Deployment Strategies

Moving a new model into production carries risk. Even a model that outperforms the current version on holdout data may behave unexpectedly on live traffic. Several deployment strategies mitigate this.

Shadow mode deployment: The new model receives a copy of production traffic and generates predictions, but those predictions are not served to users. Only the existing model’s predictions count. Monitor the new model’s metrics against the production model’s for a period before committing to the transition.

Canary deployment: Route a small percentage of traffic (5-10%) to the new model. Compare outcomes between the old and new model on this traffic split. Gradually increase the new model’s traffic share as confidence grows.

Blue-green deployment: Maintain two fully provisioned endpoints — the current (blue) and the new (green). Switch traffic at the load balancer level. The old endpoint remains live for rapid rollback if needed.

SageMaker’s endpoint update mechanism supports blue-green deployment natively, and canary weights can be applied via multi-variant endpoints.

What Good Looks Like

A mature MLOps practice is not just tooling — it is culture and discipline.

Every model in production has an owner. Not just the team that trained it; a specific person who is responsible for monitoring its performance and accountable when it degrades.

Every deployment has a rollback plan. The previous model version is pinned and available. The rollback procedure is documented and tested. The decision criteria for initiating a rollback are explicit.

Drift detection operates on a schedule. Not manually, not reactively after users complain, but continuously, with defined thresholds that trigger automatic alerts.

Model performance is a tracked business metric. Not just technical metrics in a monitoring dashboard, but business outcomes — fraud caught / not caught, recommendations clicked / not clicked, churn predicted / not prevented — tracked alongside the P&L consequences.

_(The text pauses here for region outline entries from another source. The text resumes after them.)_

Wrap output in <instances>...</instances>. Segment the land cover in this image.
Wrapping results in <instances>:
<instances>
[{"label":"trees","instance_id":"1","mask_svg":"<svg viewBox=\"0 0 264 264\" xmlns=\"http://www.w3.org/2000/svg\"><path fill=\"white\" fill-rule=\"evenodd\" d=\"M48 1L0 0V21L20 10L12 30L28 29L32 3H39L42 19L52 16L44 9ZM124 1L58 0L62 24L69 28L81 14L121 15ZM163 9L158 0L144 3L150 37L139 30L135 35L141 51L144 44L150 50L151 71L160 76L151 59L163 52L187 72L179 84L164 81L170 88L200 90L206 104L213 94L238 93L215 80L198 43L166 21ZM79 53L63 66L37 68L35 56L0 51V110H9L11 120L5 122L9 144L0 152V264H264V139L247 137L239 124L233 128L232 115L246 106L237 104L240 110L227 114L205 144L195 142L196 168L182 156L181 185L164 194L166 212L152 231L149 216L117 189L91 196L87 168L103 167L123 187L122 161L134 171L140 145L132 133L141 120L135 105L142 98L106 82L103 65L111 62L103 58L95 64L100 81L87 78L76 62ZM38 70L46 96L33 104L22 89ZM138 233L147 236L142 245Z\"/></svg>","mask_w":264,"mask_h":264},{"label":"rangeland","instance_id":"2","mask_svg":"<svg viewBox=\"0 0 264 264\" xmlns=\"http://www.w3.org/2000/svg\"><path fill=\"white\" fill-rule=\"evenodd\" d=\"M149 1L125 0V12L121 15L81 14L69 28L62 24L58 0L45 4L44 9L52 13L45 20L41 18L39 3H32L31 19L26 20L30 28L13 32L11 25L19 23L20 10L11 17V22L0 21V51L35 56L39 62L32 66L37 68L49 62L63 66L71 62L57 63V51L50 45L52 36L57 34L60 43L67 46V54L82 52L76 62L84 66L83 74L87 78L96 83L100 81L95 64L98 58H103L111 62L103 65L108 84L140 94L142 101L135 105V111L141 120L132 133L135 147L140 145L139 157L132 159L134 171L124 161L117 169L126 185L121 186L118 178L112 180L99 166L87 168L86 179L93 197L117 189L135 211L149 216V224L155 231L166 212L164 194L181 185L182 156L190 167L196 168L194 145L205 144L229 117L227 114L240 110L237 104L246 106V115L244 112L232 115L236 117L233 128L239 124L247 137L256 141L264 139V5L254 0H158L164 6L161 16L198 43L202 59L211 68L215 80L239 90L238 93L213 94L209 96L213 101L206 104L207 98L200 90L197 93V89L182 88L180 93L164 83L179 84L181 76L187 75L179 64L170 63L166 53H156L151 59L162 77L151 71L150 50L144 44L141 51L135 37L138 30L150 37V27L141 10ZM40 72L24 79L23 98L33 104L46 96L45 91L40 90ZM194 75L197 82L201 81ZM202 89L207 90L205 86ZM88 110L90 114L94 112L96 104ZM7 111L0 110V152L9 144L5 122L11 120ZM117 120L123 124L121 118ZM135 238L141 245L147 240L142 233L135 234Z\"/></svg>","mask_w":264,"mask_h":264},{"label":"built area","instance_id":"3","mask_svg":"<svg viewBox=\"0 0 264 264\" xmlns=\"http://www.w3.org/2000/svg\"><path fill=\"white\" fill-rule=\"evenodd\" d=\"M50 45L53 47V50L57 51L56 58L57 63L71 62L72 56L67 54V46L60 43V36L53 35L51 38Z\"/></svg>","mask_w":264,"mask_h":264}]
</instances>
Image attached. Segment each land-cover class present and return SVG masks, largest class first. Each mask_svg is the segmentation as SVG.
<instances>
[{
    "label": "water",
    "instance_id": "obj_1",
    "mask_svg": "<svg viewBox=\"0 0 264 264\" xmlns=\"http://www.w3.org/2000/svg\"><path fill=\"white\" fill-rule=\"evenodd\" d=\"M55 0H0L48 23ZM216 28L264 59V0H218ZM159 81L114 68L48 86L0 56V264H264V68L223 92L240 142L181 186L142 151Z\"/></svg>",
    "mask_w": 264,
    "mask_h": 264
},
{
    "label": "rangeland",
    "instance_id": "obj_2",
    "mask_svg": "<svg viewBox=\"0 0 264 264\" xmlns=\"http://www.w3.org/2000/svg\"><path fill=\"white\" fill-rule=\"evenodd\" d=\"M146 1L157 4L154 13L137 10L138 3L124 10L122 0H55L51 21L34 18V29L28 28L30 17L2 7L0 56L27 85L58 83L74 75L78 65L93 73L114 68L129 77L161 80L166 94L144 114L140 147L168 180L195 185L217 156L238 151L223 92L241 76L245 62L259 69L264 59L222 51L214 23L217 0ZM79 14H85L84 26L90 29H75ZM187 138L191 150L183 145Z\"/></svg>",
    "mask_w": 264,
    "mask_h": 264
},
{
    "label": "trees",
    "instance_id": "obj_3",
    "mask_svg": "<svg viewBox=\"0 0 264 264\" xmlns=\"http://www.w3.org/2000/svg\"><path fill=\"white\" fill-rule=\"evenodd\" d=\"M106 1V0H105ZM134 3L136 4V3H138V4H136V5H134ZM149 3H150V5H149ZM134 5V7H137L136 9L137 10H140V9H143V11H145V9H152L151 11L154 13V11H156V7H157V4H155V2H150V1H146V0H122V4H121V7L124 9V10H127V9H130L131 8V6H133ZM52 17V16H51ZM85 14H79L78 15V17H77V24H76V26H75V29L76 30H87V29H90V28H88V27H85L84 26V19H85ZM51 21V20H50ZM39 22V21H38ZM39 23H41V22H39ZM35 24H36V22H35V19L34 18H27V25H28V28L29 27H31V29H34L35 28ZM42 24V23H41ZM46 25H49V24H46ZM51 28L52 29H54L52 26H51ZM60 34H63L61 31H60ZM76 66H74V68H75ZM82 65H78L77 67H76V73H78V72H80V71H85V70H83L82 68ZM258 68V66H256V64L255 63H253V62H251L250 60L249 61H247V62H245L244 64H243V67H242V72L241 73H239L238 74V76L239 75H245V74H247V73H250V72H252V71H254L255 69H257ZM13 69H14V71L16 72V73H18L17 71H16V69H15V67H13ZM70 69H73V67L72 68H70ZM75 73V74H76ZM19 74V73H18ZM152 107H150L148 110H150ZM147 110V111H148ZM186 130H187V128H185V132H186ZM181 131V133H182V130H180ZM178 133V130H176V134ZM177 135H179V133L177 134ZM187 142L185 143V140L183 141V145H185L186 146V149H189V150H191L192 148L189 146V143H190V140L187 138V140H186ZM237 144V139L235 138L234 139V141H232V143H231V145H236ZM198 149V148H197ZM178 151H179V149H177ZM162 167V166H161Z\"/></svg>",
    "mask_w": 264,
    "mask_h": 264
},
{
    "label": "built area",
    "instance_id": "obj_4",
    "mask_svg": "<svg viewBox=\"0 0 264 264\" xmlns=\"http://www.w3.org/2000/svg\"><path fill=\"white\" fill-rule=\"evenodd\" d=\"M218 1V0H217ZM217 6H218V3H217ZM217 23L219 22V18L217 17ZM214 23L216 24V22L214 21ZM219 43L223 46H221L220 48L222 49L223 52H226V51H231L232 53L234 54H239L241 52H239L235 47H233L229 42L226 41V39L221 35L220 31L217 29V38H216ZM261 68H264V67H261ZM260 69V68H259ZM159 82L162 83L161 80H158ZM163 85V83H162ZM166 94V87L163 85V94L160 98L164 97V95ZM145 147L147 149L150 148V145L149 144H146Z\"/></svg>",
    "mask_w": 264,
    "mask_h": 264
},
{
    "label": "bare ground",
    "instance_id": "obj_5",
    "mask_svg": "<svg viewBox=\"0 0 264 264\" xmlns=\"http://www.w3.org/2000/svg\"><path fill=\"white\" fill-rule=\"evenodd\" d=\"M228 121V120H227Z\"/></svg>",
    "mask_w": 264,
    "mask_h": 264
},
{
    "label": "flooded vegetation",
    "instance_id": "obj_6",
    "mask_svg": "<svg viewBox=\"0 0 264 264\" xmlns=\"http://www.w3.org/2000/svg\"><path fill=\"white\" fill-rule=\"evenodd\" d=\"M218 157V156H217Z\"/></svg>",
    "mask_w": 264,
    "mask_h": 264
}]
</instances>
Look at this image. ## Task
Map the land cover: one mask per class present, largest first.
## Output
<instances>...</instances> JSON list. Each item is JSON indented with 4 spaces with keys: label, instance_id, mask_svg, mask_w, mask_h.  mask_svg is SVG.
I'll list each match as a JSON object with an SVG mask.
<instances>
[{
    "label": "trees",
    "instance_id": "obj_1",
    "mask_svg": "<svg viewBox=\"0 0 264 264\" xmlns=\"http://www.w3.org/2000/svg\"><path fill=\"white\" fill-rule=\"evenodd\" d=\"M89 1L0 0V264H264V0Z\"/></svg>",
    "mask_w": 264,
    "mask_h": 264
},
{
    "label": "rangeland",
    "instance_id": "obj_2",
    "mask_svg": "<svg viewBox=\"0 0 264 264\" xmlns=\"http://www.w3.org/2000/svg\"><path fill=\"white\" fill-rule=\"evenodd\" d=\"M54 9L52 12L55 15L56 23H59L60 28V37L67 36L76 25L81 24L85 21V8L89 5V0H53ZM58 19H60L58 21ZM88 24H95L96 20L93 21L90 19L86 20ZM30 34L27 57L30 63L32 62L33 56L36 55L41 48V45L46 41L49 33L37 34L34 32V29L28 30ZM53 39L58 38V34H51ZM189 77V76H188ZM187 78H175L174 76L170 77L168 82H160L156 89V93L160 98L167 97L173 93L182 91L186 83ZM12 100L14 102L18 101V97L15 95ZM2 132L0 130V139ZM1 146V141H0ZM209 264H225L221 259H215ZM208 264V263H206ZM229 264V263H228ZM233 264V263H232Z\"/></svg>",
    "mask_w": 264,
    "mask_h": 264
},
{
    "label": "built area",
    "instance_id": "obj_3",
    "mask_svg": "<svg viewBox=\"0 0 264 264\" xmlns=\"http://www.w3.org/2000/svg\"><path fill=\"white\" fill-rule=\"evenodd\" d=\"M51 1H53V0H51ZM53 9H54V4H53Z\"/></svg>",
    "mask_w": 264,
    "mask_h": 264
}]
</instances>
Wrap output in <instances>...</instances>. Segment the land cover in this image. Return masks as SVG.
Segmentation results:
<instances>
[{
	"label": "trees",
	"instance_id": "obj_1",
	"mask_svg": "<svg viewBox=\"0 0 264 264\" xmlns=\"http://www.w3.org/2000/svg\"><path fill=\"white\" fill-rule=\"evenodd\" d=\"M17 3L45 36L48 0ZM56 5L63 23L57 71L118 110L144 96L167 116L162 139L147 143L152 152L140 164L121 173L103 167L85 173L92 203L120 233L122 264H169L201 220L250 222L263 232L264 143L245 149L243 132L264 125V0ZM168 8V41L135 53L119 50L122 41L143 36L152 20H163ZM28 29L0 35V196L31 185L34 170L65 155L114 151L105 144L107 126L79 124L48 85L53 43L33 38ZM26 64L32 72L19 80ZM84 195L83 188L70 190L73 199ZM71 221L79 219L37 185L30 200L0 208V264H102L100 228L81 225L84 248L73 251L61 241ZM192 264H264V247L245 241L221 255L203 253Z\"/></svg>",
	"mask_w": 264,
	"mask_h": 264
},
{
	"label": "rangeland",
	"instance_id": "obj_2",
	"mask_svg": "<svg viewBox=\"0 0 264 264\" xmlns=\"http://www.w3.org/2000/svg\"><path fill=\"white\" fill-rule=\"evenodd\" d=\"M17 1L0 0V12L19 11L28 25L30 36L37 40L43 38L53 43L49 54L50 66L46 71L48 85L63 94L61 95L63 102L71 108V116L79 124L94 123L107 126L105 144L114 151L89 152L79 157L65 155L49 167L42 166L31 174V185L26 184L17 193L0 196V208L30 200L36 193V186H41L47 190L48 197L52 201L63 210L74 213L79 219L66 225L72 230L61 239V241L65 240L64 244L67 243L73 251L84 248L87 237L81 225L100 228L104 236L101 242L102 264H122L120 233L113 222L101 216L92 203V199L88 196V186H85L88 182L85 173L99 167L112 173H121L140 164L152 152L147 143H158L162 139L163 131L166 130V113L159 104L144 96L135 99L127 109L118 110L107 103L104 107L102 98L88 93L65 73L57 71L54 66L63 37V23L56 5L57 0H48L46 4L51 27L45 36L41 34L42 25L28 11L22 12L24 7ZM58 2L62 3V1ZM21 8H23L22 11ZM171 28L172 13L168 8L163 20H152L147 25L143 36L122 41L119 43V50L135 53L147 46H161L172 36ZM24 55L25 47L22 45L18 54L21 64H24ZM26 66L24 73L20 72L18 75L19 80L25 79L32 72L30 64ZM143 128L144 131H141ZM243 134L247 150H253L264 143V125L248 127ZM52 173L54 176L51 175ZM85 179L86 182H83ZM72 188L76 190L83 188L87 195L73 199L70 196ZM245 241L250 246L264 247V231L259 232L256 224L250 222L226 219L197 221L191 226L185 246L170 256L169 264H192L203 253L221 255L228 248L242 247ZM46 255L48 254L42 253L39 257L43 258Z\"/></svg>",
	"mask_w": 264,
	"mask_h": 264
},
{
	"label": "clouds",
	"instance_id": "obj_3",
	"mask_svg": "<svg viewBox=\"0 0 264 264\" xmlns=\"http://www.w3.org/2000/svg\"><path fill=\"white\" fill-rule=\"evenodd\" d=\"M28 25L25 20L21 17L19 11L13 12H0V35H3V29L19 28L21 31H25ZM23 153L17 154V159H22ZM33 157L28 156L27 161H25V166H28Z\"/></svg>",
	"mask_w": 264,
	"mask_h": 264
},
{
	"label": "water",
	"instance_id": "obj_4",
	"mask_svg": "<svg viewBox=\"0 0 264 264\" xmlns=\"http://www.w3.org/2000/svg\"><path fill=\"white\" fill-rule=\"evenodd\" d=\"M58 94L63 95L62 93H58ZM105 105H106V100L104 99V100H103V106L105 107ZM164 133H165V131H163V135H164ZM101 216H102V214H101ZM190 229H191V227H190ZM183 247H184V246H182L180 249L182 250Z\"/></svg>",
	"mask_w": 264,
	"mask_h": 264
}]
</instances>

Retroactive model evaluation. For models predicting future events (churn, fraud, demand), labels arrive after predictions. Ground truth evaluation pipelines continuously evaluate historical predictions against realized outcomes, providing ongoing production accuracy estimates.

The gap between “we have a model in production” and “we have a reliable ML system” is large and systematically underestimated. MLOps is not the overhead you add after the model works. It is the practice that makes the model reliably work — over months and years, as data drifts and the world moves and the business changes its questions.

The model is not the product. The reliable delivery of predictions is the product. That delivery requires everything described here.